我们先假定一个场景以方便说明原理。假设现在数据是以键值的形式保存，把键当做是区分不同场景下值的名字空间，值是一个列表，保存该名字空间下的搜索对象。我们要做的是，给定名字空间和搜索前缀的情况下，找到该名字空间下的所有匹配前缀的搜索对象。例如：

1	key-->[abc, abcd, wind]

key是名字空间，现在我们输入搜索前缀prefix，程序需要好到所有匹配prefix的对象。如果prefix=abc，那么输入的结果为abc、abcd。

一个明显的思路是遍历，对，这就是我们的经典实现。每次进行前缀查找时，把key对应的值（列表）返回给应用进程，程序负责遍历是否匹配前缀。具体的代码如下：

import redis

class AutoComplete:

    def __init__(self, store_size=100):
        self._conn = redis.Redis()
        self._store_size = store_size

    def add(self, key, value):
        ac_list = 'recent:' + key
        pipeline = self._conn.pipeline(True)
        pipeline.lrem(ac_list, value)
        pipeline.lpush(ac_list, value)
        # pipeline.ltrim(ac_list, 0, self._store_size-1) 这行代码用于维护有限的内存空间，一般不用
        pipeline.execute()

    def remove(self, key, value):
        self._conn.lrem('recent:'+key, value)

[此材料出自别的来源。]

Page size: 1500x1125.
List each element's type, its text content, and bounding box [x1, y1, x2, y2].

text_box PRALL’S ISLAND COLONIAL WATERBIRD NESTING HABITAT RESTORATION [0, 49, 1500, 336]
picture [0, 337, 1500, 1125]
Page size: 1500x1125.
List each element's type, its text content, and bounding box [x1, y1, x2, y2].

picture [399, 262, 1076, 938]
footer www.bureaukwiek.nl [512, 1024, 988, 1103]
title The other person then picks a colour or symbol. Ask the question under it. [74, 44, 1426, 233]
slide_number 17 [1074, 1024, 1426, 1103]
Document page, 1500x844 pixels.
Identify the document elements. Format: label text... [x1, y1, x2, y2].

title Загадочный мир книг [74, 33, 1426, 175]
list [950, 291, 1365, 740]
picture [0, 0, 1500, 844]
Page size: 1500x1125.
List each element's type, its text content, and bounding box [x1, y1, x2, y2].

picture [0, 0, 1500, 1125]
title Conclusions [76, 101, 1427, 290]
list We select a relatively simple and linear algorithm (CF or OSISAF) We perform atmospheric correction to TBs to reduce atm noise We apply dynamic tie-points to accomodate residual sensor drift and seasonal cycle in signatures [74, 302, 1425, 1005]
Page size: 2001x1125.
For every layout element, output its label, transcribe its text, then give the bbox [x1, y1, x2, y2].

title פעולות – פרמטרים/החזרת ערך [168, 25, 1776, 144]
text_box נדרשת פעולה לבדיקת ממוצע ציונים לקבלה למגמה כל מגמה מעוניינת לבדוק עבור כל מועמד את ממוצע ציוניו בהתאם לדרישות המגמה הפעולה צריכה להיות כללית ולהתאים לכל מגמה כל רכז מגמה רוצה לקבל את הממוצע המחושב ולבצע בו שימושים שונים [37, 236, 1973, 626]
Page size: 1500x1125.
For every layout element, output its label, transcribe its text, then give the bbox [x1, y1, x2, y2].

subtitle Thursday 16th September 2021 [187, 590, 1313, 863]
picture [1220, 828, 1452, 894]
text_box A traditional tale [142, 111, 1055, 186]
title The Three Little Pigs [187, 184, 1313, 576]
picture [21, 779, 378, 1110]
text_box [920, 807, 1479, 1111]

    def find_prefix(self, key, prefix):
        candidates = self._conn.lrange('recent:'+key, 0, -1)
        matches = []
        for candidate in candidates:
            if candidate.lower().decode('utf-8').startswith(prefix):
                matches.append(candidate)
        return matches

pipeline.lrem(ac_list, value)和pipeline.lpush(ac_list, value)用于把先添加的元素放到列表前面。前缀匹配的核心代码：

def find_prefix(self, key, prefix):
    candidates = self._conn.lrange('recent:'+key, 0, -1)
    matches = []
    for candidate in candidates:
        if candidate.lower().decode('utf-8').startswith(prefix):
            matches.append(candidate)
    return matches

每一次调用find_prefix时都需要遍历列表，时间复杂度为O(N)，如果列表很大，会影响性能。可以通过在add函数中添加pipeline.ltrim(ac_list, 0, self._store_size-1)来确保遍历的链表在一定范围内。

简单的测试样例：

def test_AutoComplete():
    ac = AutoComplete()
    ac.add('allen', 'wind')
    ac.add('allen', 'windy')
    ac.add('allen', 'winding')
    print(ac.find_prefix('allen', 'wind'))
    ac.remove('allen', 'winding')
    print(ac.find_prefix('allen', 'wind'))

优化的实现

接着上面的思路，如果列表已经排序好了，那么那么通过二分查找可以找到前缀所在的区间范围，直接查找该区间即可。但Redis的列表数据结构并不是自动排序的。注意到，Redis的ZSet数据结构的值（集合成员）是可以有序的，为了达到这个结果，需要特殊的处理：把每个成员member的权值设置为零，有序集的元素的排序就是members的排序。通过操作redis体验下。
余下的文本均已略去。